Problem details:
Convert the text read from all the items below into one numbered list with one line per entry, and skip blank lines. Leave the pictures out of your answer.

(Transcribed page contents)
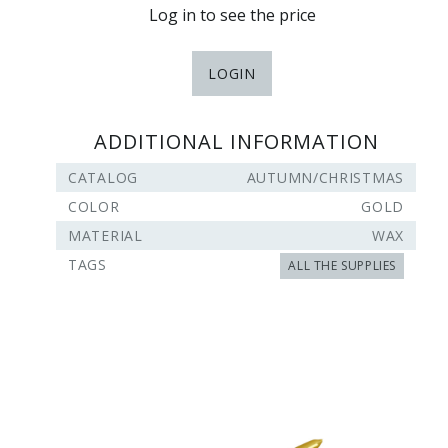
Log in to see the price
LOGIN
ADDITIONAL INFORMATION
CATALOG
AUTUMN/CHRISTMAS
COLOR
GOLD
MATERIAL
WAX
TAGS
ALL THE SUPPLIES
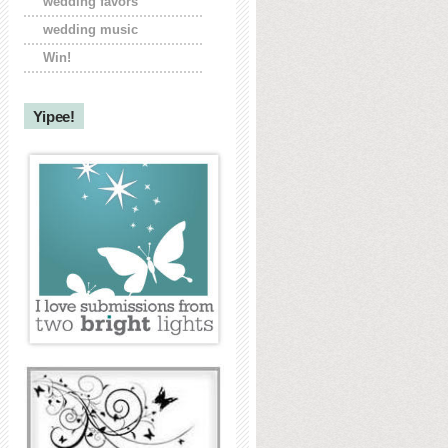
wedding favors
wedding music
Win!
Yipee!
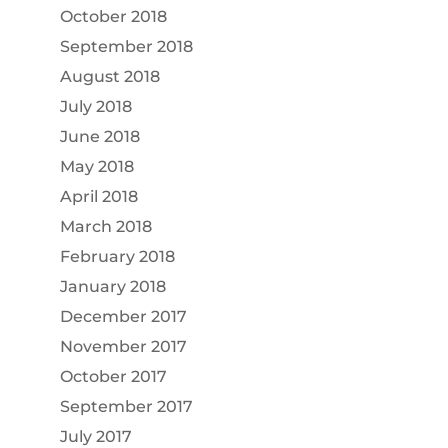
October 2018
September 2018
August 2018
July 2018
June 2018
May 2018
April 2018
March 2018
February 2018
January 2018
December 2017
November 2017
October 2017
September 2017
July 2017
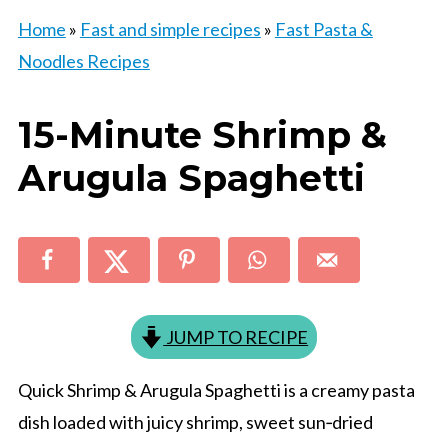
Home
»
Fast and simple recipes
»
Fast Pasta &
Noodles Recipes
15-Minute Shrimp &
Arugula Spaghetti
JUMP TO RECIPE
Quick Shrimp & Arugula Spaghetti is a creamy pasta
dish loaded with juicy shrimp, sweet sun‑dried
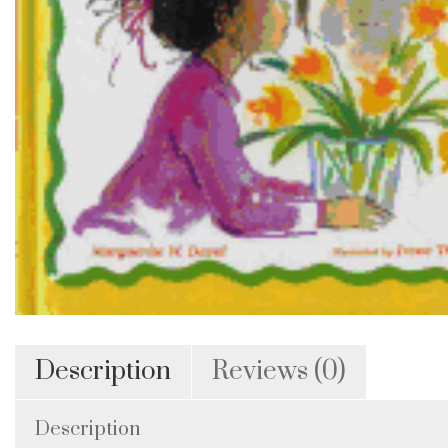
Description
Reviews (0)
Description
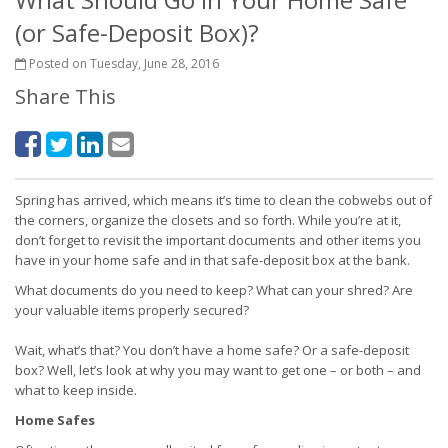
(or Safe-Deposit Box)?
Posted on Tuesday, June 28, 2016
Share This
Spring has arrived, which means it’s time to clean the cobwebs out of
the corners, organize the closets and so forth. While you’re at it,
don’t forget to revisit the important documents and other items you
have in your home safe and in that safe-deposit box at the bank.
What documents do you need to keep? What can your shred? Are
your valuable items properly secured?
Wait, what’s that? You don’t have a home safe? Or a safe-deposit
box? Well, let’s look at why you may want to get one – or both – and
what to keep inside.
Home Safes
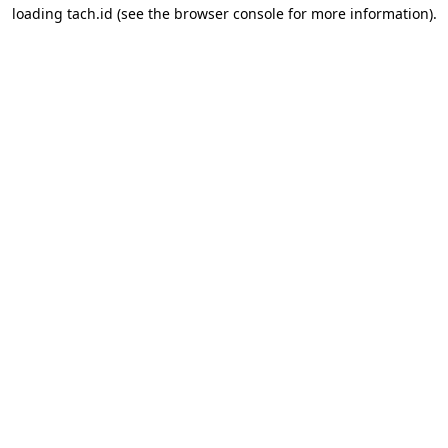
loading
tach.id
(see the
browser console
for more information).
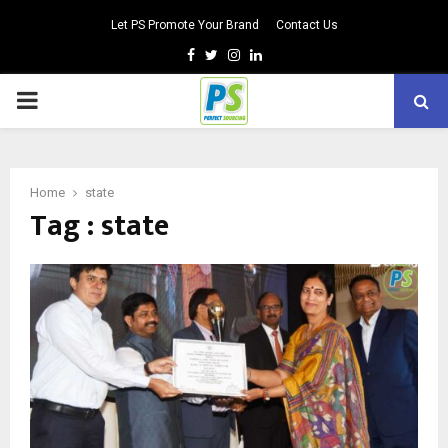
Let PS Promote Your Brand
Contact Us
Facebook
Twitter
Instagram
Linkedin
PRIMARY
MENU
Home
state
Tag : state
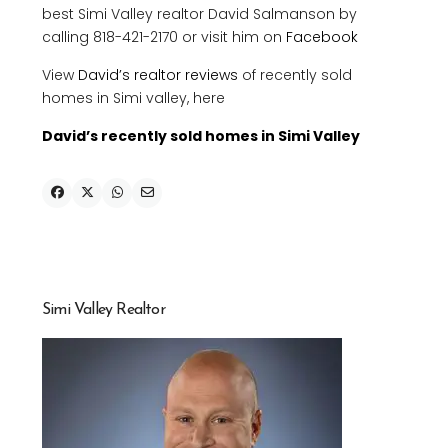
best Simi Valley realtor David Salmanson by
calling 818-421-2170 or visit him on
Facebook
View
David’s realtor reviews
of recently sold
homes in Simi valley, here
David’s recently sold homes in Simi Valley
Simi Valley Realtor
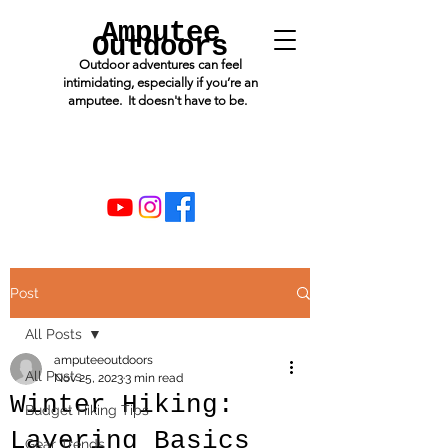
Amputee
Outdoors
Outdoor adventures can feel
intimidating, especially if you’re an
amputee. It doesn't have to be.
Post
All Posts
amputeeoutdoors
All Posts
Nov 25, 2023
3 min read
Winter Hiking:
Budget Hiking Tips
Layering Basics
Gear Trends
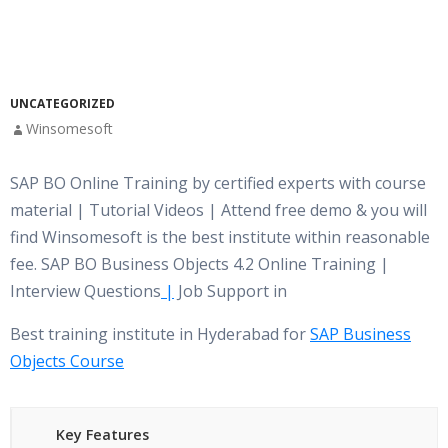
UNCATEGORIZED
Winsomesoft
SAP BO Online Training by certified experts with course
material | Tutorial Videos | Attend free demo & you will
find Winsomesoft is the best institute within reasonable
fee. SAP BO Business Objects 4.2 Online Training |
Interview Questions
|
Job Support in
Best training institute in Hyderabad for
SAP Business
Objects Course
Key Features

Answer space:
1. Log in to see the price
2. LOGIN
3. ADDITIONAL INFORMATION
4. CATALOG
5. AUTUMN/CHRISTMAS
6. COLOR
7. GOLD
8. MATERIAL
9. WAX
10. TAGS
11. ALL THE SUPPLIES
12. wedding favors
13. wedding music
14. Win!
15. Yipee!
16. October 2018
17. September 2018
18. August 2018
19. July 2018
20. June 2018
21. May 2018
22. April 2018
23. March 2018
24. February 2018
25. January 2018
26. December 2017
27. November 2017
28. October 2017
29. September 2017
30. July 2017
31. Home
32. »
33. Fast and simple recipes
34. »
35. Fast Pasta &
36. Noodles Recipes
37. 15-Minute Shrimp &
38. Arugula Spaghetti
39. JUMP TO RECIPE
40. Quick Shrimp & Arugula Spaghetti is a creamy pasta
41. dish loaded with juicy shrimp, sweet sun‑dried
42. Description
43. Reviews (0)
44. Description
45. (or Safe-Deposit Box)?
46. Posted on Tuesday, June 28, 2016
47. Share This
48. Spring has arrived, which means it’s time to clean the cobwebs out of
49. the corners, organize the closets and so forth. While you’re at it,
50. don’t forget to revisit the important documents and other items you
51. have in your home safe and in that safe-deposit box at the bank.
52. What documents do you need to keep? What can your shred? Are
53. your valuable items properly secured?
54. Wait, what’s that? You don’t have a home safe? Or a safe-deposit
55. box? Well, let’s look at why you may want to get one – or both – and
56. what to keep inside.
57. Home Safes
58. loading
59. tach.id
60. (see the
61. browser console
62. for more information).
63. Let PS Promote Your Brand
64. Contact Us
65. Facebook
66. Twitter
67. Instagram
68. Linkedin
69. PRIMARY
70. MENU
71. Home
72. state
73. Tag : state
74. best Simi Valley realtor David Salmanson by
75. calling 818-421-2170 or visit him on
76. Facebook
77. View
78. David’s realtor reviews
79. of recently sold
80. homes in Simi valley, here
81. David’s recently sold homes in Simi Valley
82. Simi Valley Realtor
83. Amputee
84. Outdoors
85. Outdoor adventures can feel
86. intimidating, especially if you’re an
87. amputee. It doesn't have to be.
88. Post
89. All Posts
90. amputeeoutdoors
91. All Posts
92. Nov 25, 2023
93. 3 min read
94. Winter Hiking:
95. Budget Hiking Tips
96. Layering Basics
97. Gear Trends
98. UNCATEGORIZED
99. Winsomesoft
100. SAP BO Online Training by certified experts with course
101. material | Tutorial Videos | Attend free demo & you will
102. find Winsomesoft is the best institute within reasonable
103. fee. SAP BO Business Objects 4.2 Online Training |
104. Interview Questions
105. |
106. Job Support in
107. Best training institute in Hyderabad for
108. SAP Business
109. Objects Course
110. Key Features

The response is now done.